Storage manager; one level below the RSS, MySQL storage engine, BDB, etc...
- Transactions that are agnostic to data layout.
Provides mechanisms without policy
- WAL recovery mechanisms:
- ARIES style
- Shadow Page style (for blobs, log-structured indices)
LFS is a log structured file system. Stasis can support
log structured things (have implemented a log structured
index)
- LSN-free (to store data in native formats)
- Concurrency
- Multiple app threads
- CPU / IO concurrency
- I/O amortization (eg: group commit, write-back cache)
- Data layout tools (page formats)
- Allocation
Rest of this lecture: Applying ARIES primitives to your own systems
- Plug: If you want to do anything in this space for your
project, let me know; Stasis encodes these ideas!
(1) Programming models for concurrency + error handling
A: Record broken invariants, unwind stack.
NTA: Needed for concurrency! What is "concurrency" here?
(without lock manager)
Consistency, Isolation
- Isolation: App/system specific! -> Policy; punt
- Consistency: Some is app/system specific (eg: referential
integrity, objects have valid state)
Some is inherant to the storage manager
Seems to be only a few ways to deal with error conditions.
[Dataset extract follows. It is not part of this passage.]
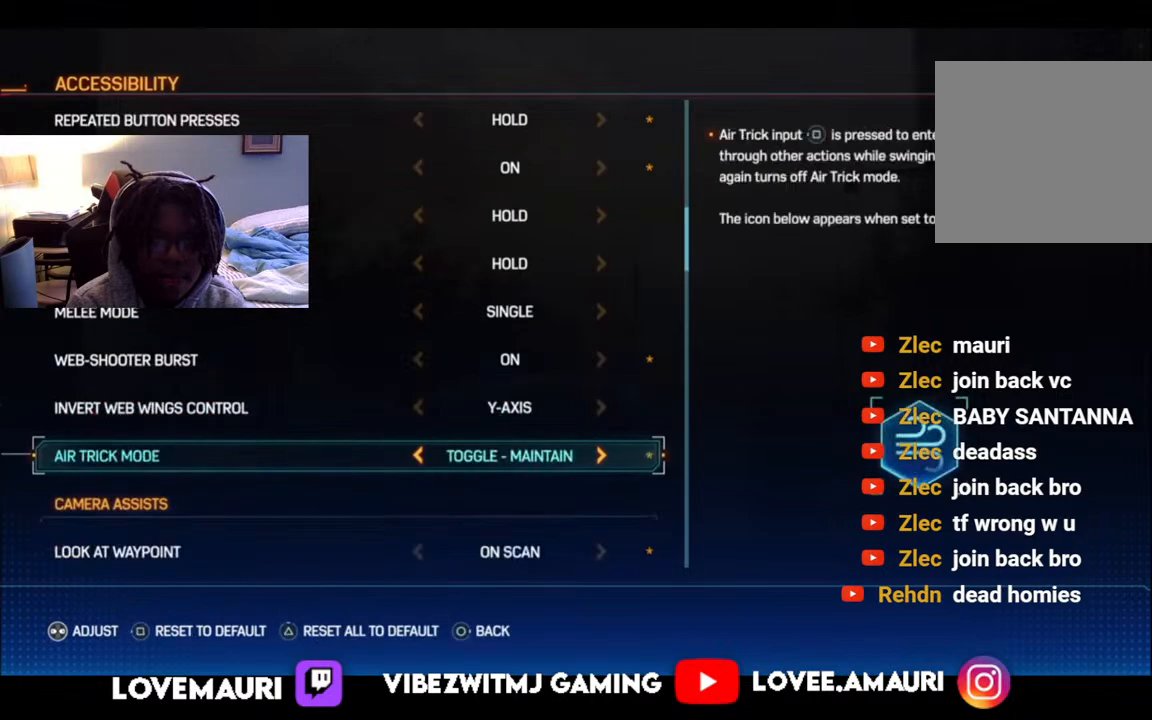
{"buttons": [], "left_stick": "center", "right_stick": "center", "events": [[83, "DPAD_LEFT", "up"], [150, "DPAD_LEFT", "down"], [233, "DPAD_LEFT", "up"]]}
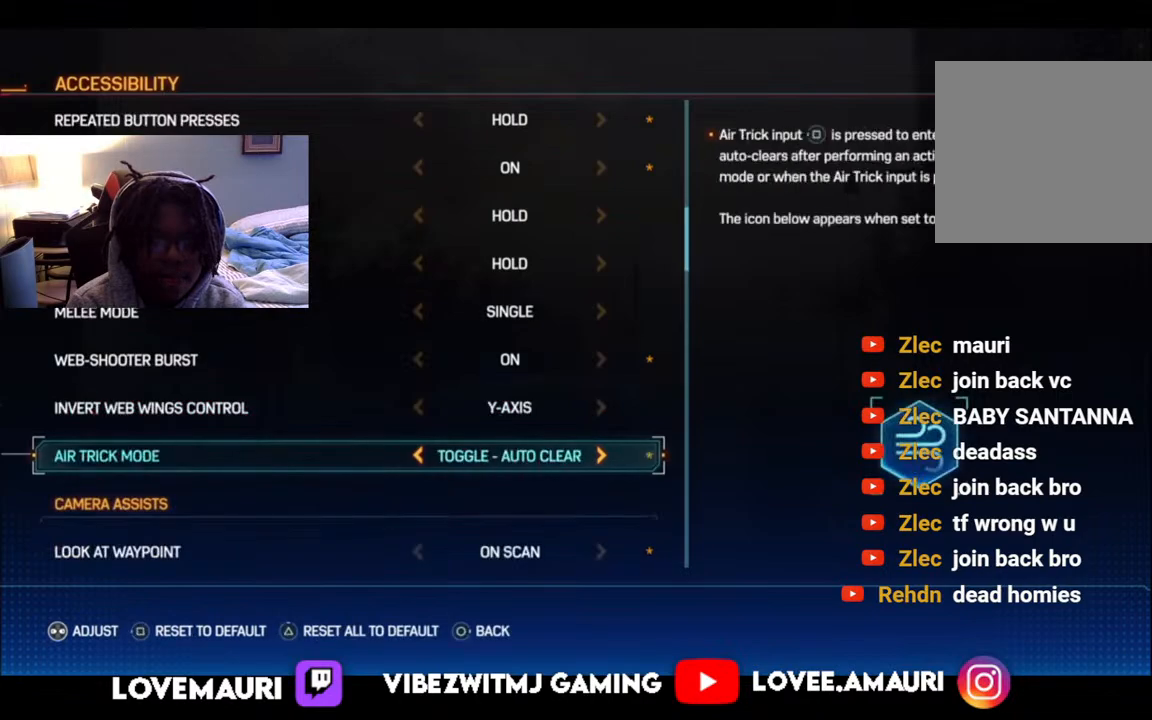
{"buttons": [], "left_stick": "center", "right_stick": "center", "events": [[67, "DPAD_LEFT", "down"], [200, "DPAD_LEFT", "up"]]}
One common approach: each action that breaks an invariant
should be pushed onto a stack. On error, pop things of the
stack, repairing each invariant in order.
Aside: This is why C++ does not have a "finally" block.
Design pattern there is RAII (Resource Acquisition Is
Initiailization). C++ programs stack allocate things like locks:
{ Lock("foo") l;
// now I hold the lock
}
// lock released when stack frame exits
Nested Top Actions let transactional data structures protect
themselves against concurrent aborting transactions.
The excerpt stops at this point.